Well now, that's the reason that women artists are not appreciated! They have only just had the training and those that attempted it before were made social outcasts because of all the Bohemianism.  It all becomes clear, it's not because of societal prejudice then. That's all fine then.

Sunday 24th December - The Plight of Victorian Female Artists

Girl Fishing (c.1918) Mia Arnesby Brown

In case you weren't convinced of that argument, the Cheltenham Examiner is here to help - 'Except in pastels, watercolours and miniatures, women are seldom happy in strong portraiture. Though some of them may not think it, women have their limits, and that a sex limit.' Apparently our little lady hands can only make faint marks or else we swoon. Apologies.

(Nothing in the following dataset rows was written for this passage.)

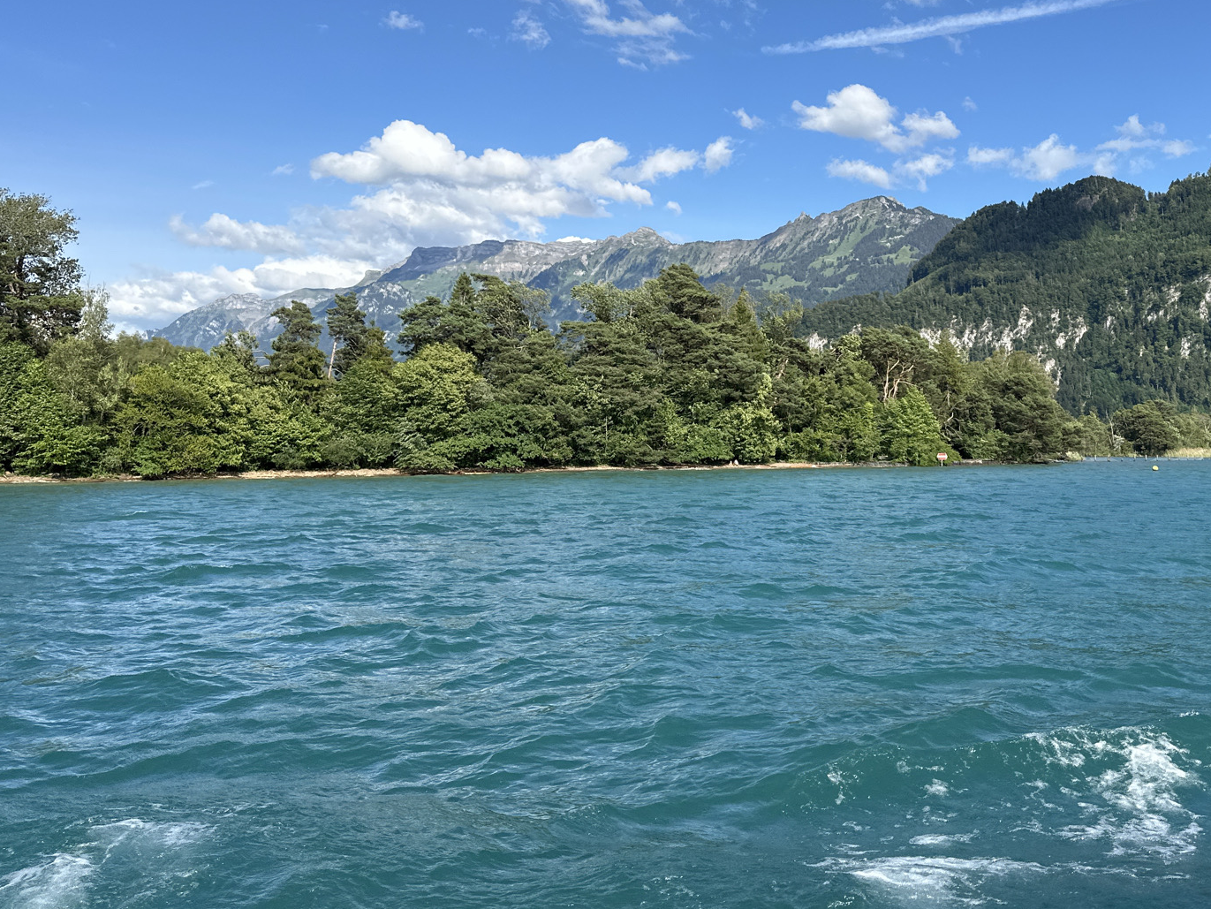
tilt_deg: +6.7
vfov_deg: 40.3
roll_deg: +0.1
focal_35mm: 35
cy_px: 310
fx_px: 1225
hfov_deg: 51.7
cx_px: 803
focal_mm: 6.86
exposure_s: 1/4184
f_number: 1.78
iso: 80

It is easy to say 'sexism did it' when trying to explain why women did not get the chances.  I also was once asked at an event if women artists weren't famous because they just weren't as good, but I don't feel I am being defensive by saying all of the women who made the RA were as good as the men who were there, and some of them were as exceptional as the best of the men.  What worries me is the exceptional women who didn't get the chance to even blip on our radar.  I read a horrifying fact when reading about Adah Knight which was that 13,000 pictures were submitted to the 1896 RA and they only had room for 1600. That's around 12% so what about the other 11,400 works of art and artists who did not make it? It's a miracle that women made it there at all, and for that matter, what about working class men and people of color - how can I tell just by looking at a name what the story for that person is? The RA catalogues are filled with names that have slipped into obscurity.  Who knows what secrets they hold?

I need to go to bed as Father Christmas is on his way, but I think our plan of action is this - the internet is stuffed with free resources - on Archive.org, on the Royal Academy page, on ArtUK - find an artist who is obscure, whose art you love, and befriend her.  Make her part of your family. Research the hell out of her and do not be put off by nonsense written in the newspapers about her or in the biography of very important men. Each little step along the way of putting these women back in the narrative is worthwhile.  I couldn't find everything I wanted to about the women who graced Blogvent because I was doing it in 12 hour shifts.  Imagine what can be found with more time and more digging. 

Sunday 24th December - The Plight of Victorian Female Artists

"She had two eyes so soft and brown, Take Care!
She gives a side glance and looks down, Beware!"
(1912-14) Nellie Hepburn Edmunds

It's all very well for me to look at the statistics behind the Royal Academy exhibitions and make tutting noises but if we leave these women in obscurity then we are not helping to highlight their work or proving the likes of the Cheltenham Examiner c.1902 wrong. If you liked one of the women from the last 23 days, start digging! Do a curation on ArtUK, write an article, see where has her work and go and visit it. If I have learned anything from the last thirty years of doing this sort of nonsense then it is this (and Fanny Cornforth will back me up here) : If you talk long enough and loudly enough about someone, people will join in and that person will become part of the conversation. 

If I can do it, so can you. Happy Christmas.